WHAT TO DO:
Pull every line from the listing below, word for word, and leave out the pictures.

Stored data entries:
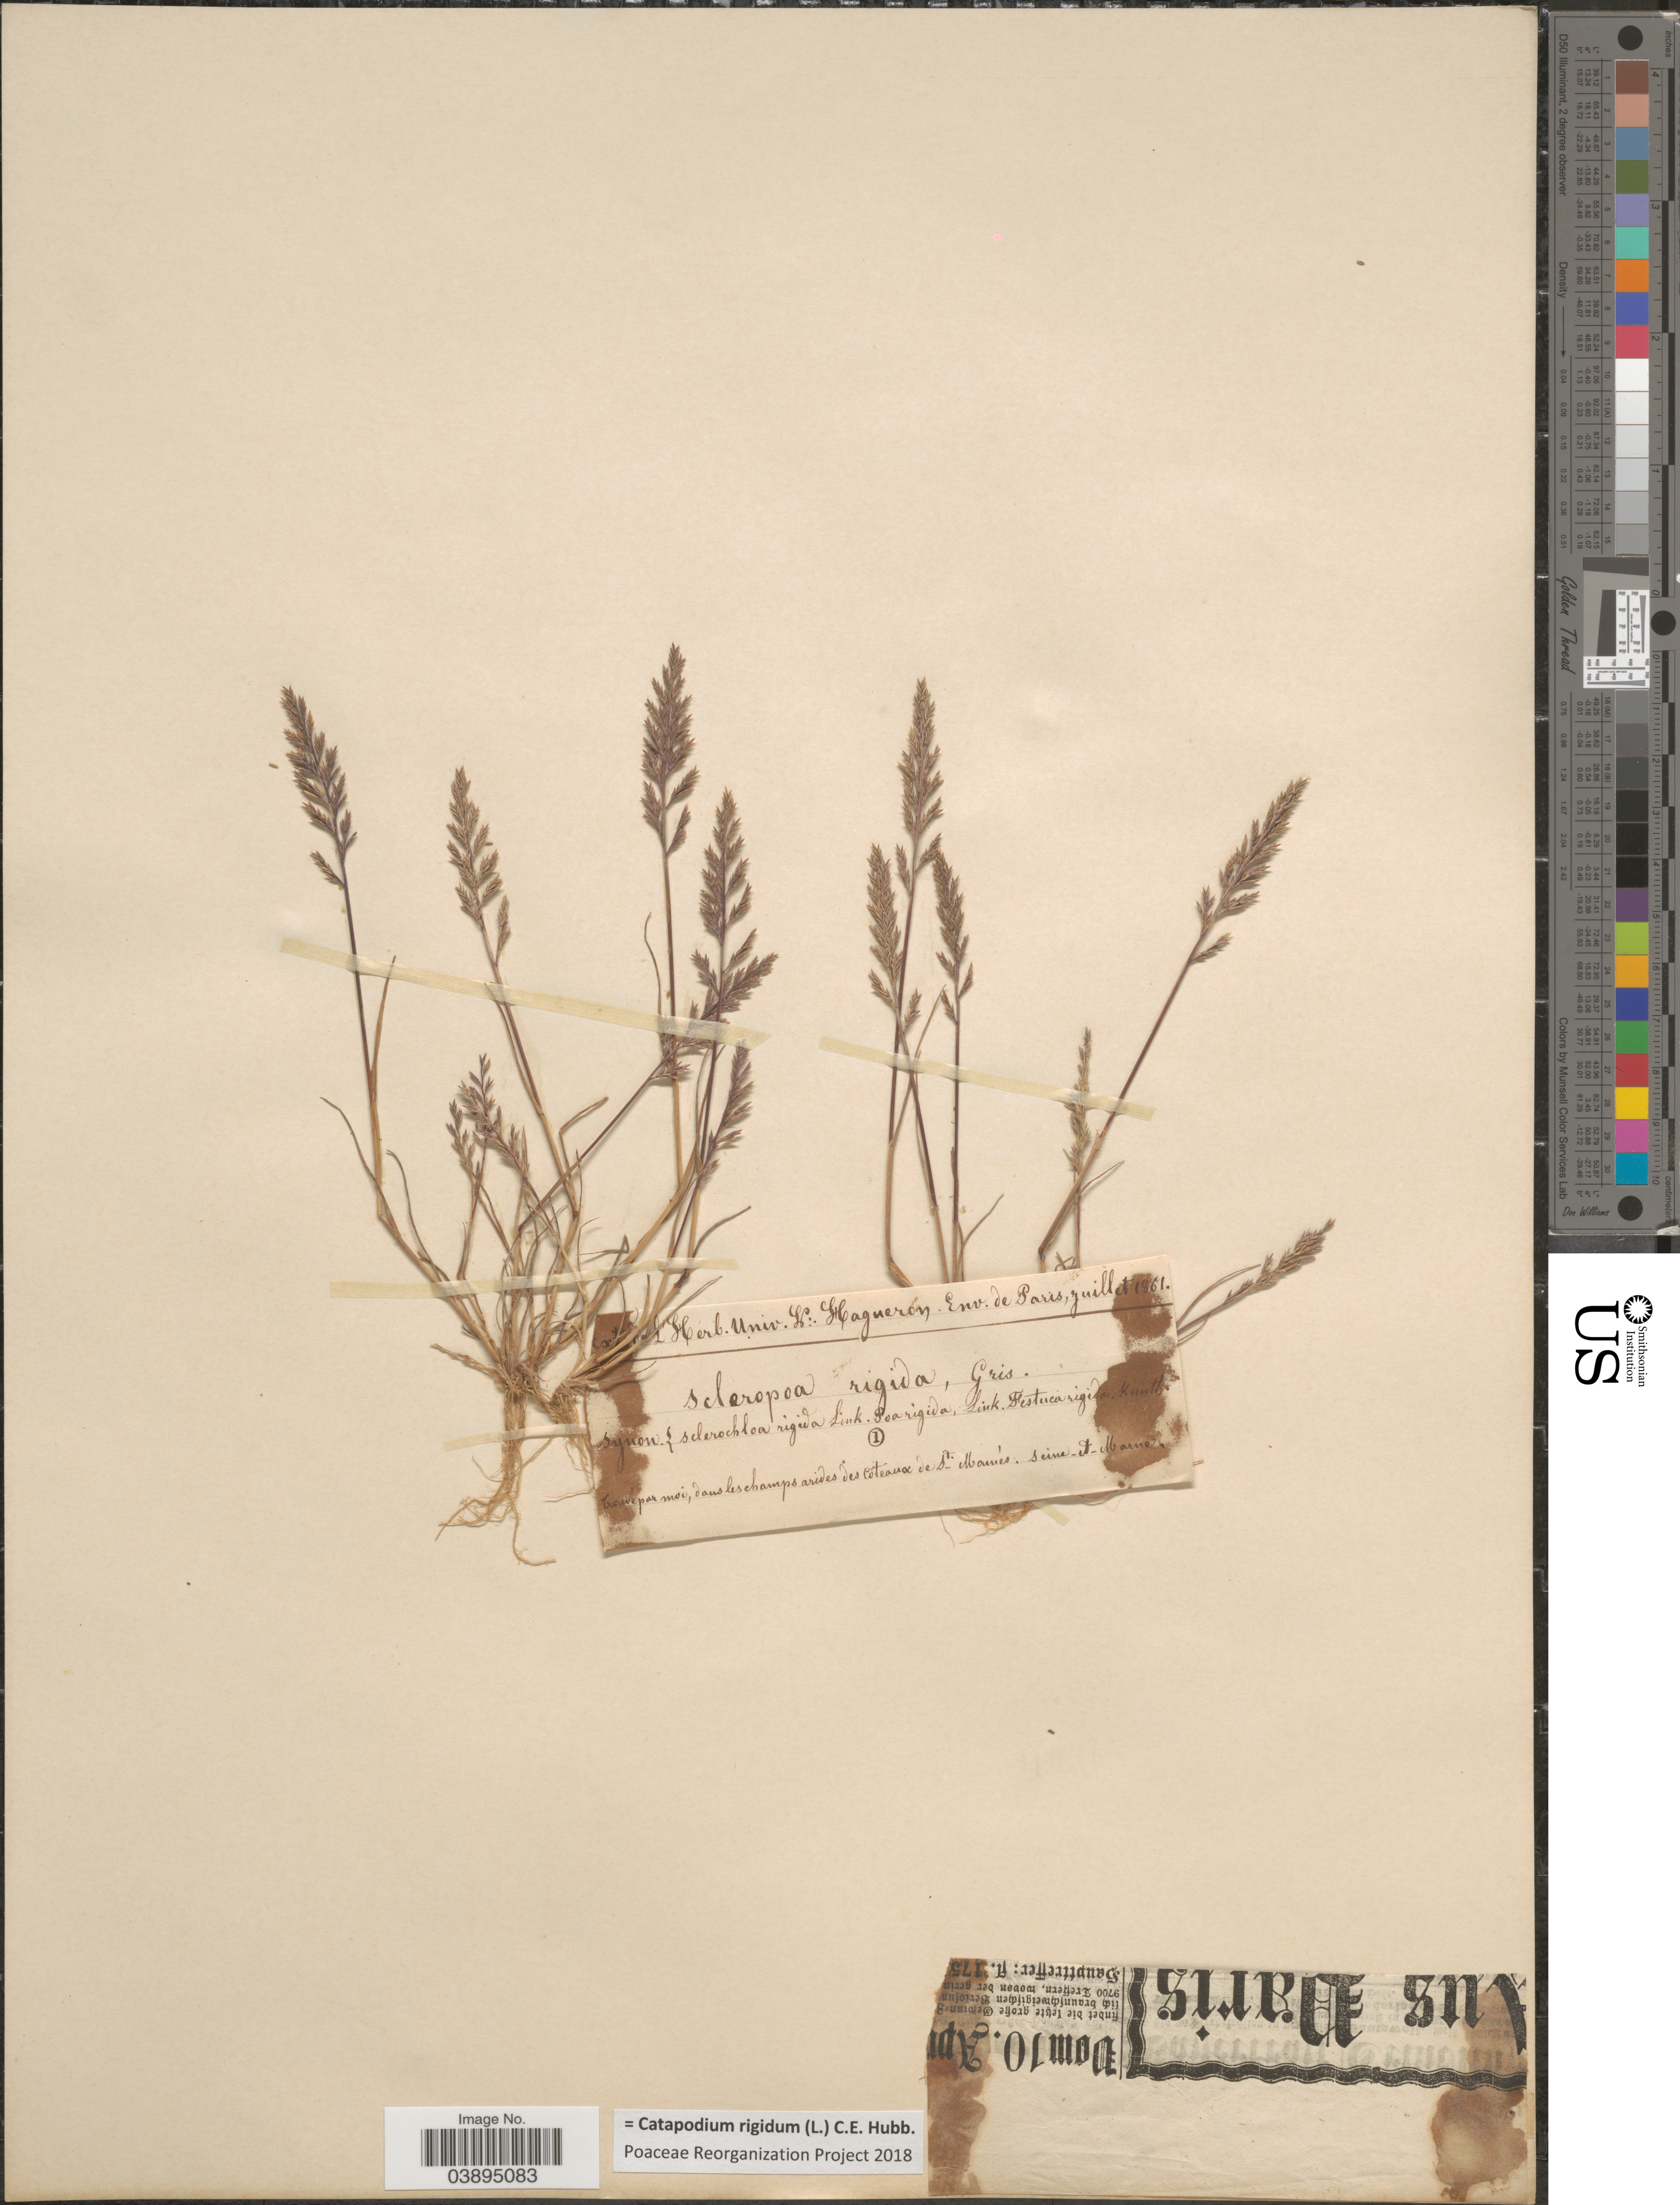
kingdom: Plantae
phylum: Tracheophyta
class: Liliopsida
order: Poales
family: Poaceae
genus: Catapodium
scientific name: Catapodium rigidum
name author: (L.) C.E. Hubb.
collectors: L. Hagueron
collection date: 1861-07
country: France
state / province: Île-de-France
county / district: Seine-et-Marne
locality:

FINISHED ANSWER:
kingdom: Plantae
phylum: Tracheophyta
class: Liliopsida
order: Poales
family: Poaceae
genus: Catapodium
scientific name: Catapodium rigidum
name author: (L.) C.E. Hubb.
collectors: L. Hagueron
collection date: 1861-07
country: France
state / province: Île-de-France
county / district: Seine-et-Marne
locality:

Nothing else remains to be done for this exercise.